As portrayed in yet another costume drama from France, Pierre Augustin Caron de Beaumarchais
-- late 18th-century French playwright, wit, magistrate, spy, war merchant -- is less
a scoundrel than he is a troublemaker, stirring up the masses with a revolutionary
fervor avant le déluge. Whether Beaumarchais, the Scoundrel engages in a bit
of revisionist history is something for the scholars to debate; the lofty pedestal
upon which it places its populist title character is surely exaggerated. As a film,
it's merely serviceable, relating the milestones in the seminal period of Beaumarchais'
life prior to the French Revolution as if they were historical hoops through which
to jump. (Of course, that's the paradoxical problem with most movies taken from the
pages of history. They relate events as discrete chapters, with rarely a unifying
thread, because to do otherwise might be intellectually compromising, although artistically
satisfying.) That is not to say, however, that the film doesn't illuminate Beaumarchais
as an interesting historical and cultural footnote; his greatest accomplishments
were penning the social satires, The Marriage of Figaro and The Barber of Seville,
both of which found even greater resonance as operas, and -- according to the film,
mind you -- he is almost single-handedly responsible for arming the American colonists
in the early days of the Revolutionary War.
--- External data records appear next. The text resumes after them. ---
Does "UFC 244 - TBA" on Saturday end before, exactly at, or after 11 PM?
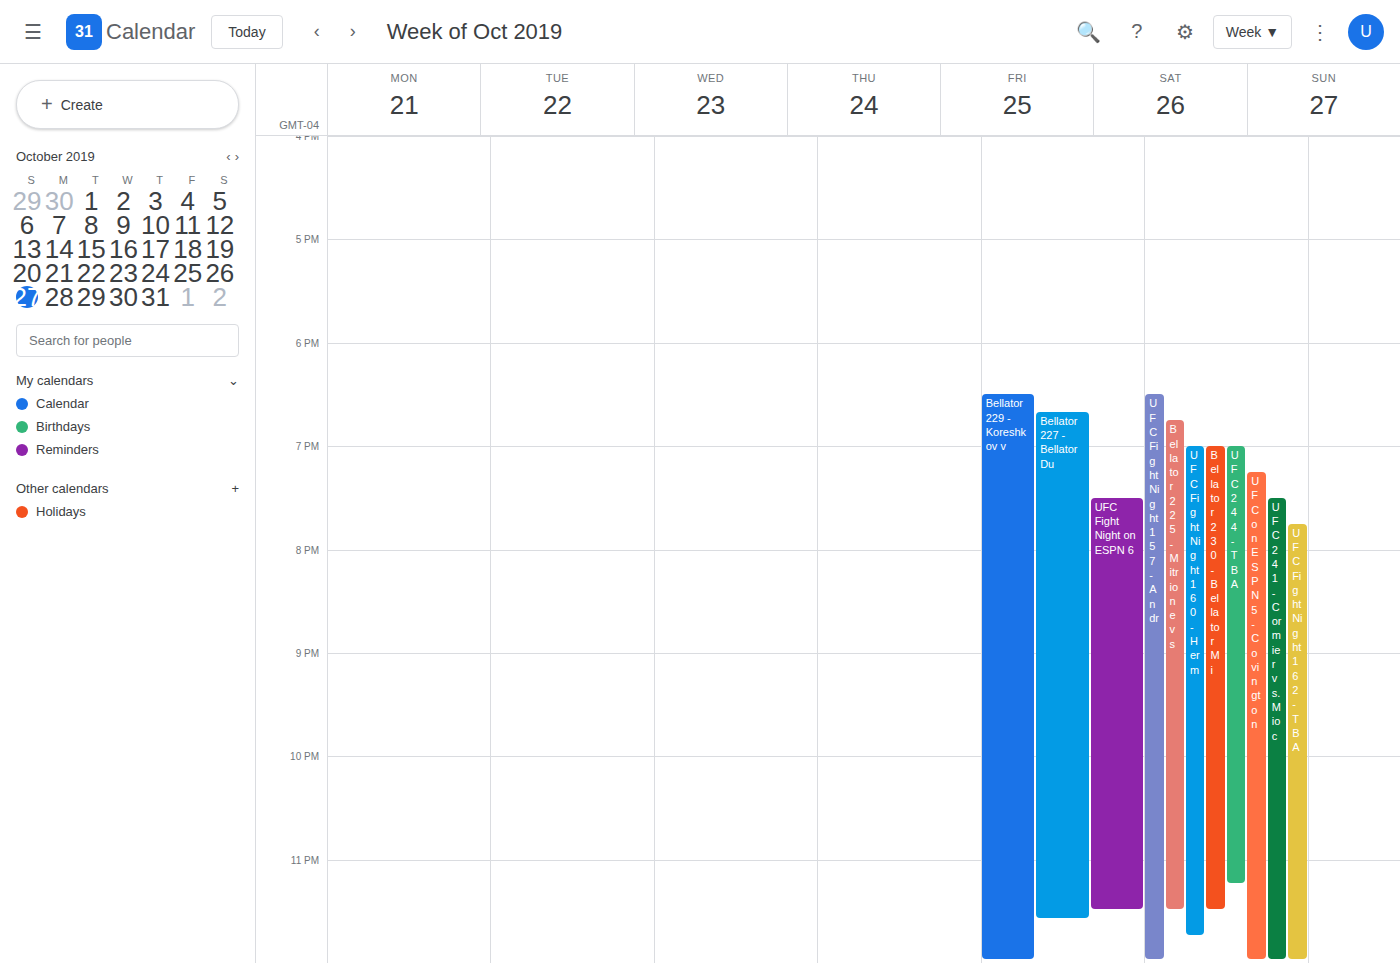
11:15 PM -- after 11 PM, 15 minutes below the 11 PM line.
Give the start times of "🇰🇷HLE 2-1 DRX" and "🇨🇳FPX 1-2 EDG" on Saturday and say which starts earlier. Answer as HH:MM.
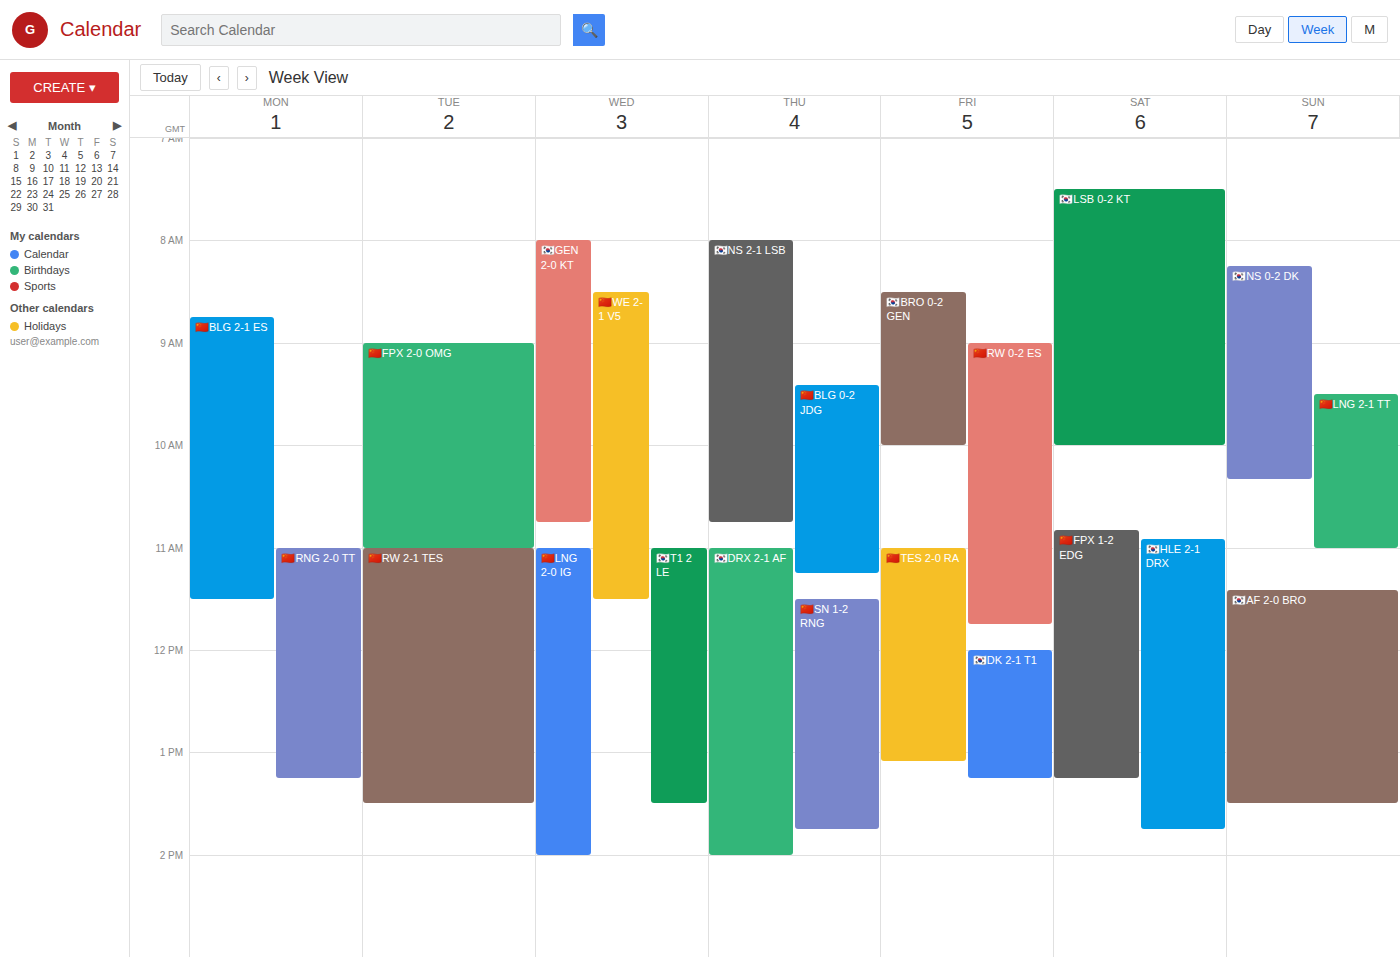
"🇨🇳FPX 1-2 EDG" 10:50; "🇰🇷HLE 2-1 DRX" 10:55.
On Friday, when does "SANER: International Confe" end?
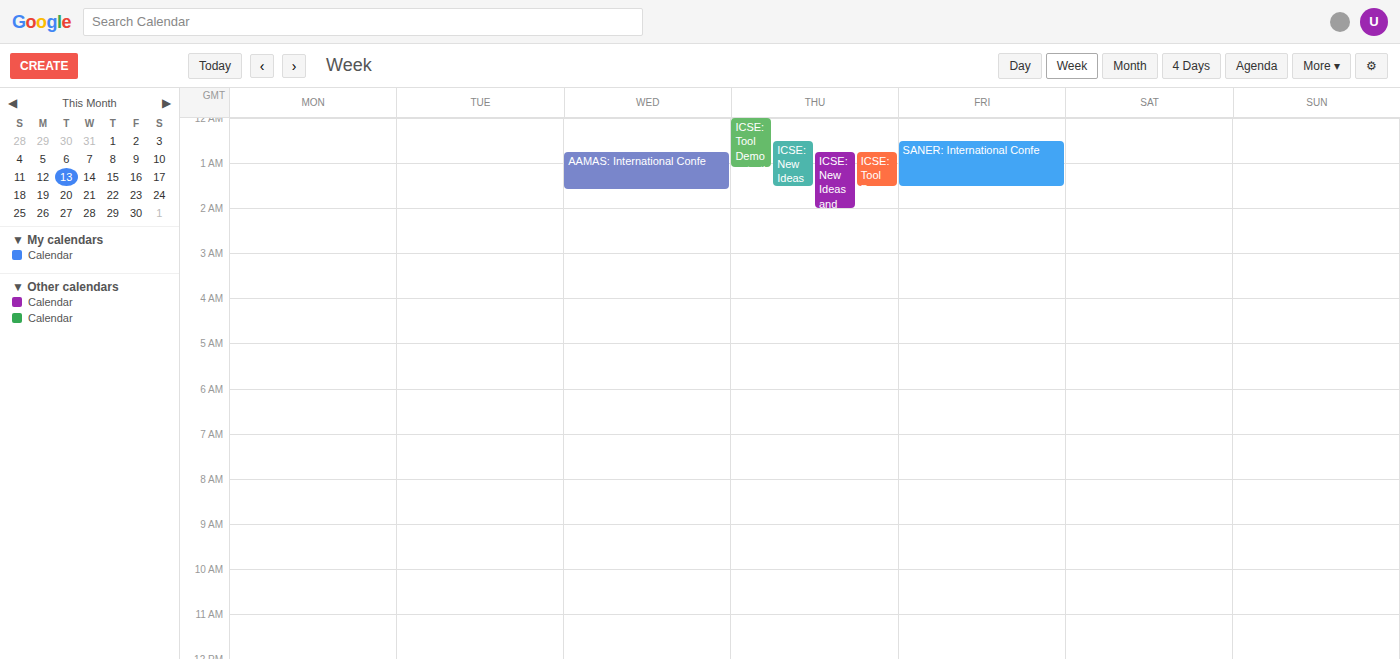
1:30 AM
In the title role, Luchini plays the
part with a knowing, charismatic mischief that often comes across as Gallic smugness,
as if to say: "It's a French thing, you wouldn't understand." (One wonders how an
actor with more gravity, such as Depardieu, would have handled the character.) Still,
Luchini's presence thankfully keeps the movie from becoming too self-reverential,
even when he must utter dialogue bordering on the pretentious. In the end, the rather
workmanlike Beaumarchais, the Scoundrel doesn't do justice to the spirit of its provocateur.
Rather than provoke the status quo, it unwittingly preserves it, just one more historical
drama seemingly dominated by clothes and sets, rather than three-dimensional people.